Peer Review Does Private, Elite Gatekeeping
Peer review prevents some ideas from being published. That’s a significant part of the point. What is published is supposed to already be filtered or gatekept to only be high quality ideas.
So the public doesn’t even get to see most ideas. A small group of people have a bunch of power over what ideas are published, and they use that power without transparency, accountability, checks and balances, etc. And most people seem to think that’s OK!?
That isn’t OK. We shouldn’t have a small elite with non-transparent censorship control over academic publishing, while alternative publishing (such as blogs) is much less respected and often isn’t taken seriously. At the very least, as a minimal change to the system, we should demand visibility into decision making about what to publish or suppress.
What if academic journals published a list of every article submission, with the full article text, as well as the publication status and the reason? They’d have to say what articles they rejected and why. Then if they rejected something really good, for bad reasons, someone could spot that and raise the alarm. If they rejected something bad, but for bad reasons, that would also be concerning.
There are difficulties. People might submit inappropriate, irrelevant articles as marketing for their business or just to troll. But I think these difficulties could be solved without ruining the system. E.g. you could have a separate page listing articles that were rejected as spam and leave them off the main page. Or the spam article list could only be seen privately, by request, so people could check for malpractice, but isn’t posted online. Anything halfway reasonable would go on the main rejected article list, so it’d be hard to fully censor any decent intellectuals. If someone knew they submitted a reasonable article and it didn’t show up on the rejection list, they could complain to a journalist and send him a copy of their article to prove it wasn’t spam. They could post a copy of their spam-filtered article on their website, complain on social media about what happened, and the journal’s reputation could be destroyed if it turned out they were abusing the process and spam-filtering articles that were clearly reasonable enough to go on the regular rejection list.

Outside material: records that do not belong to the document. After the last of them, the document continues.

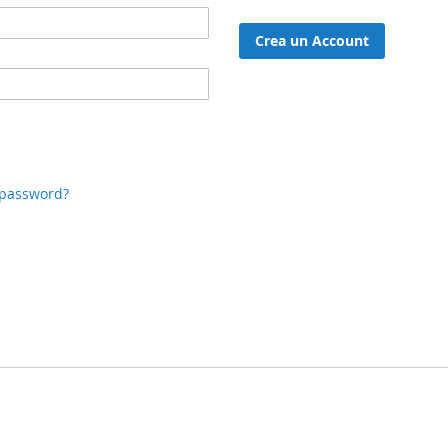
Crea un Account
 password?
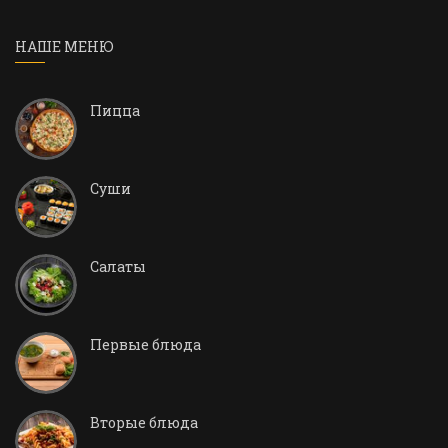
НАШЕ МЕНЮ
Пицца
Суши
Салаты
Первые блюда
Вторые блюда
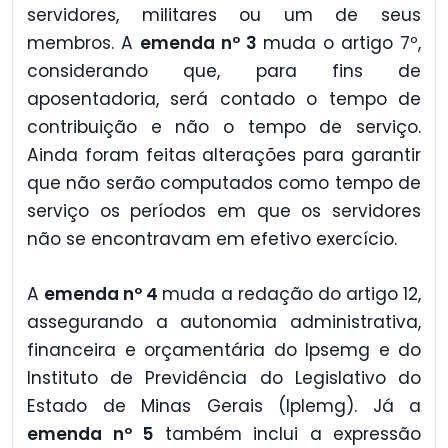
servidores, militares ou um de seus
membros. A
emenda nº 3
muda o artigo 7º,
considerando que, para fins de
aposentadoria, será contado o tempo de
contribuição e não o tempo de serviço.
Ainda foram feitas alterações para garantir
que não serão computados como tempo de
serviço os períodos em que os servidores
não se encontravam em efetivo exercício.
A
emenda nº 4
muda a redação do artigo 12,
assegurando a autonomia administrativa,
financeira e orçamentária do Ipsemg e do
Instituto de Previdência do Legislativo do
Estado de Minas Gerais (Iplemg). Já a
emenda nº 5
também inclui a expressão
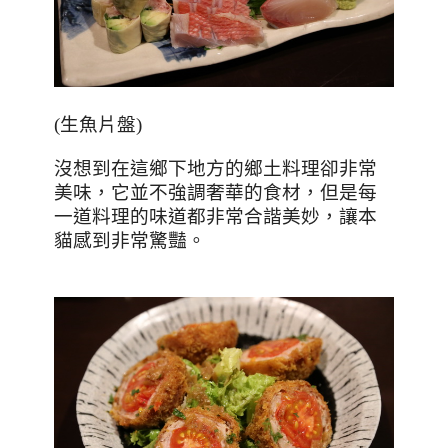
(生魚片盤)
沒想到在這鄉下地方的鄉土料理卻非常
美味，它並不強調奢華的食材，但是每
一道料理的味道都非常合諧美妙，讓本
貓感到非常驚豔。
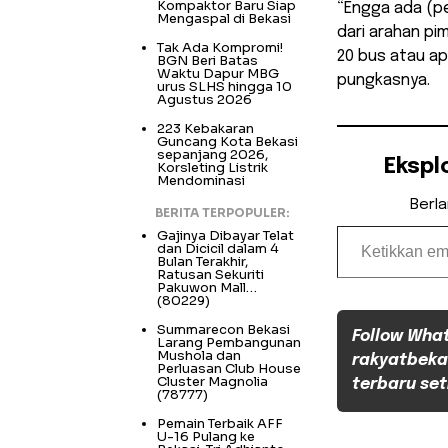
Kompaktor Baru Siap
“Engga ada (p
Mengaspal di Bekasi
dari arahan pi
Tak Ada Kompromi!
20 bus atau apa
BGN Beri Batas
Waktu Dapur MBG
pungkasnya.
urus SLHS hingga 10
Agustus 2026
223 Kebakaran
Guncang Kota Bekasi
sepanjang 2026,
Ekspl
Korsleting Listrik
Mendominasi
Berl
BERITA TERPOPULER:
Ketikkan email Anda...
Gajinya Dibayar Telat
dan Dicicil dalam 4
Bulan Terakhir,
Ratusan Sekuriti
Pakuwon Mall…
(80229)
Summarecon Bekasi
Follow Wha
Larang Pembangunan
Mushola dan
rakyatbeka
Perluasan Club House
Cluster Magnolia
terbaru set
(78777)
Pemain Terbaik AFF
U-16 Pulang ke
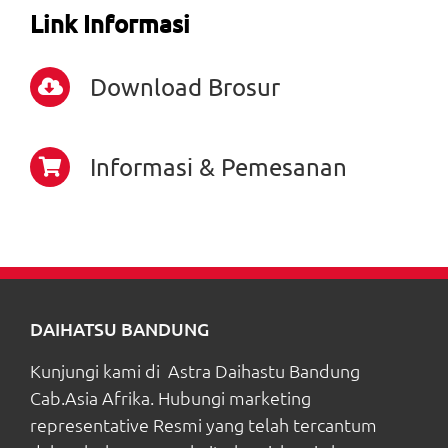
Link Informasi
Download Brosur
Informasi & Pemesanan
DAIHATSU BANDUNG
Kunjungi kami di Astra Daihastu Bandung
Cab.Asia Afrika. Hubungi marketing
representative Resmi yang telah tercantum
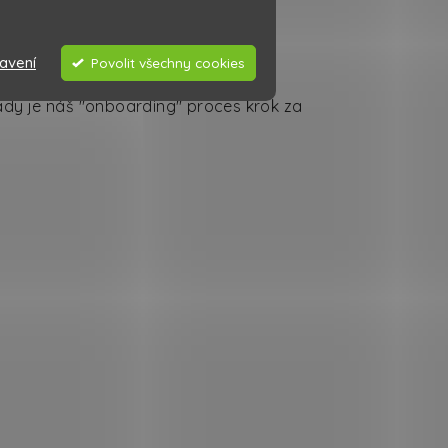
avení
Povolit všechny cookies
Tady je náš "onboarding" proces krok za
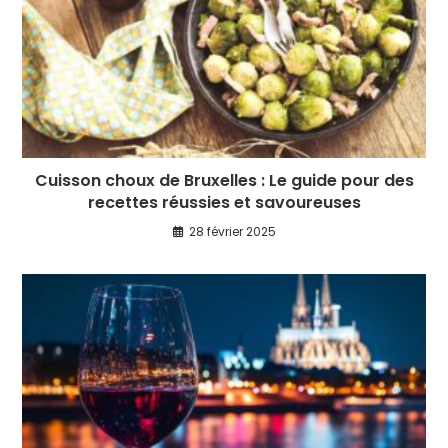
Cuisson choux de Bruxelles : Le guide pour des
recettes réussies et savoureuses
28 février 2025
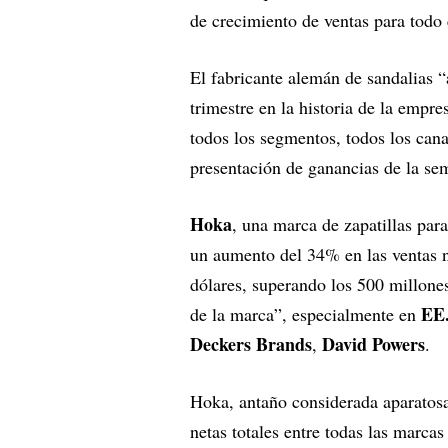
de crecimiento de ventas para todo
El fabricante alemán de sandalias “
trimestre en la historia de la empr
todos los segmentos, todos los cana
presentación de ganancias de la se
Hoka
, una marca de zapatillas para
un aumento del 34% en las ventas ne
dólares, superando los 500 millone
EE
de la marca”, especialmente en
Deckers Brands
David Powers
,
.
Hoka, antaño considerada aparatosa
netas totales entre todas las marca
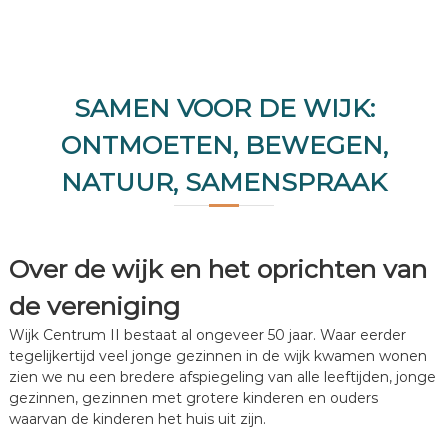
A
A
K
.
SAMEN VOOR DE WIJK:
ONTMOETEN, BEWEGEN,
NATUUR, SAMENSPRAAK
Over de wijk en het oprichten van
de vereniging
Wijk Centrum II bestaat al ongeveer 50 jaar. Waar eerder
tegelijkertijd veel jonge gezinnen in de wijk kwamen wonen
zien we nu een bredere afspiegeling van alle leeftijden, jonge
gezinnen, gezinnen met grotere kinderen en ouders
waarvan de kinderen het huis uit zijn.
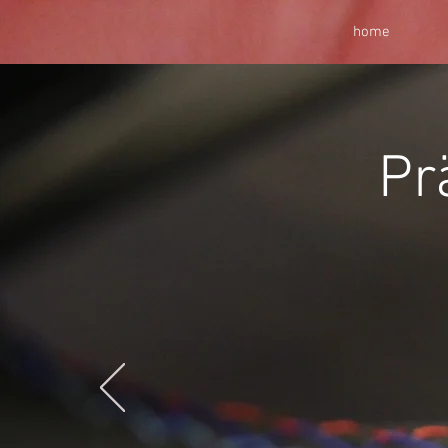
home
Pr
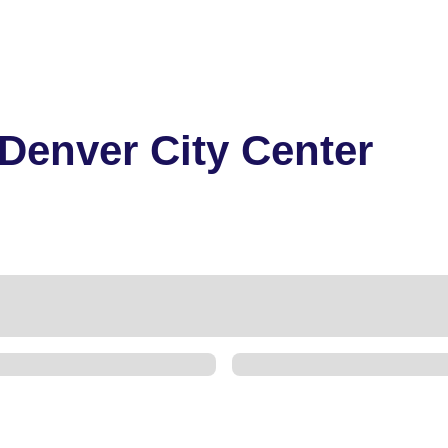
Denver City Center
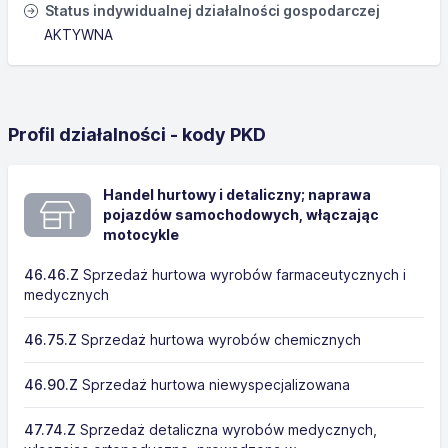
Status indywidualnej działalności gospodarczej
AKTYWNA
Profil działalności - kody PKD
Handel hurtowy i detaliczny; naprawa
pojazdów samochodowych, włączając
motocykle
46.46.Z
Sprzedaż hurtowa wyrobów farmaceutycznych i
medycznych
46.75.Z
Sprzedaż hurtowa wyrobów chemicznych
46.90.Z
Sprzedaż hurtowa niewyspecjalizowana
47.74.Z
Sprzedaż detaliczna wyrobów medycznych,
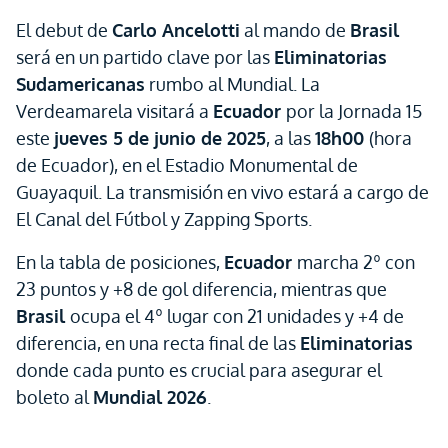
El debut de
Carlo Ancelotti
al mando de
Brasil
será en un partido clave por las
Eliminatorias
Sudamericanas
rumbo al Mundial. La
Verdeamarela visitará a
Ecuador
por la Jornada 15
este
jueves 5 de junio de 2025
, a las
18h00
(hora
de Ecuador), en el Estadio Monumental de
Guayaquil. La transmisión en vivo estará a cargo de
El Canal del Fútbol y Zapping Sports.
En la tabla de posiciones,
Ecuador
marcha 2º con
23 puntos y +8 de gol diferencia, mientras que
Brasil
ocupa el 4º lugar con 21 unidades y +4 de
diferencia, en una recta final de las
Eliminatorias
donde cada punto es crucial para asegurar el
boleto al
Mundial 2026
.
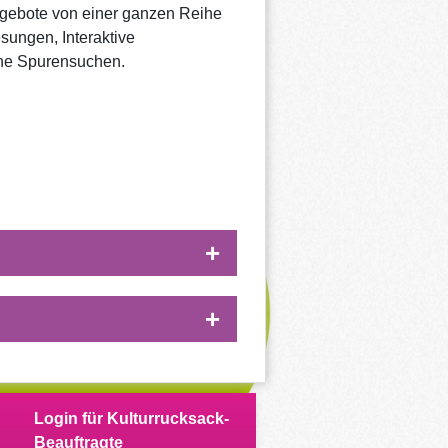
ngebote von einer ganzen Reihe
ungen, Interaktive
he Spurensuchen.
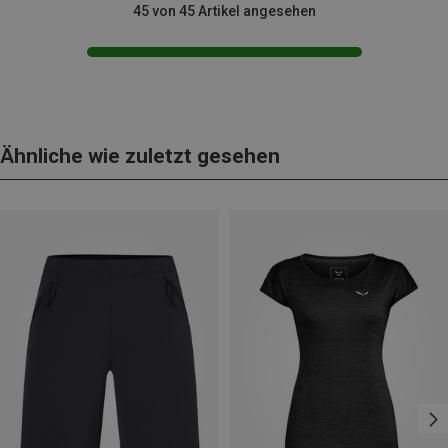
45 von 45 Artikel angesehen
Ähnliche wie zuletzt gesehen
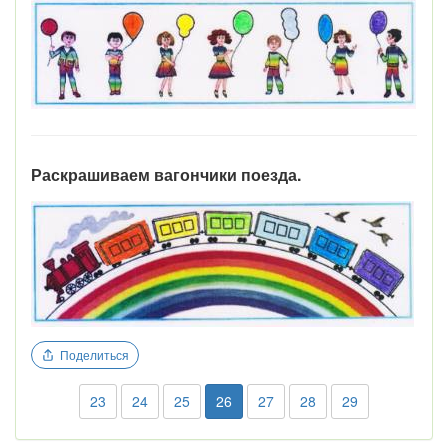
Раскрашиваем вагончики поезда.
Поделиться
23
24
25
26
27
28
29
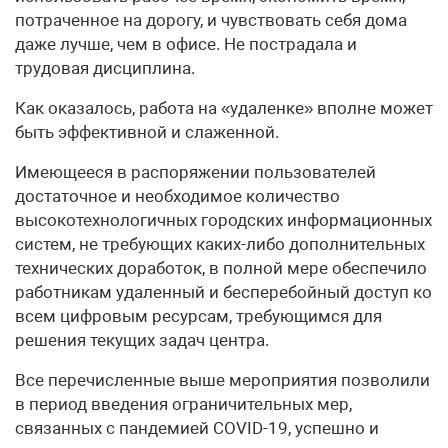
потраченное на дорогу, и чувствовать себя дома
даже лучше, чем в офисе. Не пострадала и
трудовая дисциплина.
Как оказалось, работа на «удаленке» вполне может
быть эффективной и слаженной.
Имеющееся в распоряжении пользователей
достаточное и необходимое количество
высокотехнологичных городских информационных
систем, не требующих каких-либо дополнительных
технических доработок, в полной мере обеспечило
работникам удаленный и бесперебойный доступ ко
всем цифровым ресурсам, требующимся для
решения текущих задач центра.
Все перечисленные выше мероприятия позволили
в период введения ограничительных мер,
связанных с пандемией COVID-19, успешно и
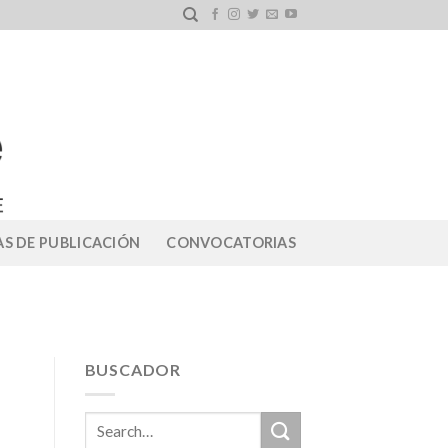
S DE PUBLICACIÓN
CONVOCATORIAS
BUSCADOR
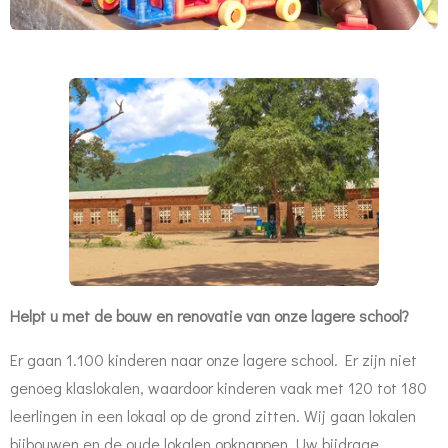
Helpt u met de bouw en renovatie van onze lagere school?
Er gaan 1.100 kinderen naar onze lagere school. Er zijn niet
genoeg klaslokalen, waardoor kinderen vaak met 120 tot 180
leerlingen in een lokaal op de grond zitten. Wij gaan lokalen
bijbouwen en de oude lokalen opknappen. Uw bijdrage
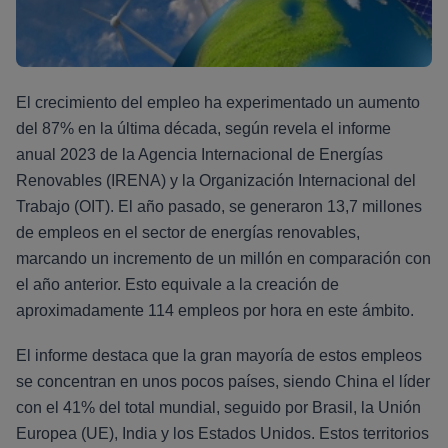
El crecimiento del empleo ha experimentado un aumento
del 87% en la última década, según revela el informe
anual 2023 de la Agencia Internacional de Energías
Renovables (IRENA) y la Organización Internacional del
Trabajo (OIT). El año pasado, se generaron 13,7 millones
de empleos en el sector de energías renovables,
marcando un incremento de un millón en comparación con
el año anterior. Esto equivale a la creación de
aproximadamente 114 empleos por hora en este ámbito.
El informe destaca que la gran mayoría de estos empleos
se concentran en unos pocos países, siendo China el líder
con el 41% del total mundial, seguido por Brasil, la Unión
Europea (UE), India y los Estados Unidos. Estos territorios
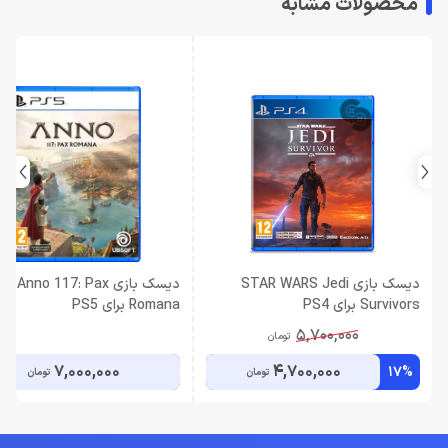
محصولات مشابه
دیسک بازی STAR WARS Jedi
دیسک بازی Anno 117: Pax
Survivors برای PS4
Romana برای PS5
5,700,000
تومان
7,000,000
4,700,000
17%
تومان
تومان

Do we want to use private peer review to protect authors from fear of embarrassment? I’m not sure such fragile egos or social-status-oriented people should be intellectuals. But you could allow authors to request they be left off the rejection list if rejected and that wouldn’t be a censorship problem. Self-censorship of failures has some problems, but it’s very different than a small elite using censorship to suppress ideas from non-conformists.
Academic journals also have a lot of more mundane biases. Much of what they censor isn’t really challenging to their power or to mainstream beliefs. They tend to want to publish exciting new results, not replications of previous results, nor failed replications of previous results, nor criticisms of detail errors in previous articles, nor complaints that some article didn’t come with raw data and didn’t explain its methods enough to check its correctness yourself.
There are also many enforcement mechanisms besides choices to publish or reject articles. Authors often fear that if they speak out and criticize a popular idea, they won’t get jobs or research grants. There are many other related problems to solve, but the non-transparent, elite gatekeeping by journal editors and peer reviewers is a problem. And journals publishing rejection lists on their websites is a candidate solution that could help.